After 1920, Léger’s paintings took on a more precise, static quality reflecting the rappel a l’ordre, the “call to order” then dominating the Paris avant-garde (see fig. 3). When Léger initiated his own “call to order” in 1920, it was towards a simpler, more coordinated presentation of stylistic contradictions, in which a more unified architecture provided the setting for a more explicit articulation of the relationship between man and machine. As in the present work, the mechanical element was swiftly replaced with common objects of everyday life. Doing away with this ambiguity worked in service of the same structural stability which the reformed avant-garde sought out in their Classical revival. But where these artists rejected the mechanical aesthetic of the modern age, Léger confronted it head first. In its earliest iteration, Léger expounded on this idea through his theory of contrasts which took the mechanical element as its starting point:


"The mechanical element is only a means and not an end. I consider it simply plastic 'raw material,' like the elements of a landscape or a still life…Instead of opposing comic and tragic characters and contrary scenic states, I organize the opposition of contrasting values, lines, and curves. I oppose curves to straight lines, flat surfaces to molded forms, pure local colors to nuances of gray,”

Fernand Leger, “Notes on the Mechanical Element,” 1923 (reproduced in Exh. Cat., New York, The Museum of Modern Art, Fernand Léger, 1998, p. 123)


In this defection to a pure objectivity, liberated from any narrative obligation, Léger masterfully transgresses the boundary between representation and abstraction.

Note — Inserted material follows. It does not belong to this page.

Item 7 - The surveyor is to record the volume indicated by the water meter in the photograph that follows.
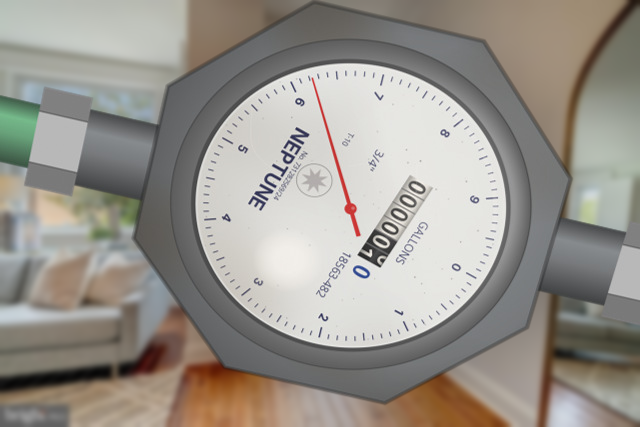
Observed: 6.2 gal
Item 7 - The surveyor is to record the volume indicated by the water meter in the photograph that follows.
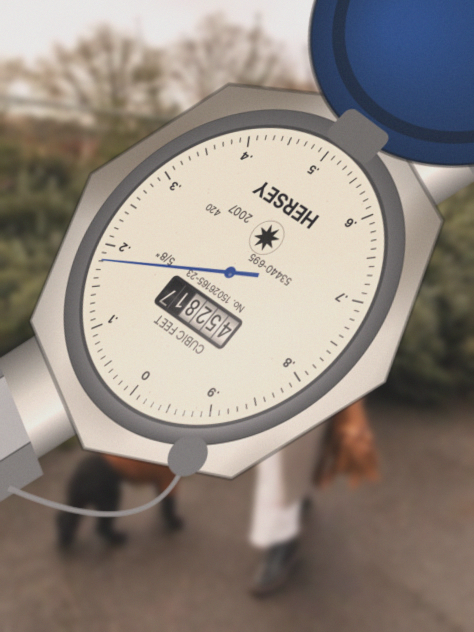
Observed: 452817.18 ft³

Nature morte à la bouteille testifies to a pivotal moment in Léger’s early creative evolution wherein he came to discover and hone the plastic qualities of color itself. Beginning with his revered Contrastes de formes, Léger endeavored to explore the potential held within the juxtaposition of pure color as a means of describing three dimensional space. The present work marks a point of maturity in this new plastic vocabulary, where pure tones are radically transformed into volumetric weights, conferring on each a sense of objecthood. The planes of color which describe the background seem to float variously on top of and beneath each other, imbued with a physical integrity despite their distinctly two-dimensional articulation. There is felt within their organization a particular kinship with the tenets of De Stijl, and with the movement’s ambition to create a universal visual language through geometry and color which speaks to the condition of modern life. At Léger’s hand, this sense of organization confers on the composition a certain architecture which, though invented and nondescript, appears to be constructed with the same functionalism, the same beauty, as he so admired in the machine.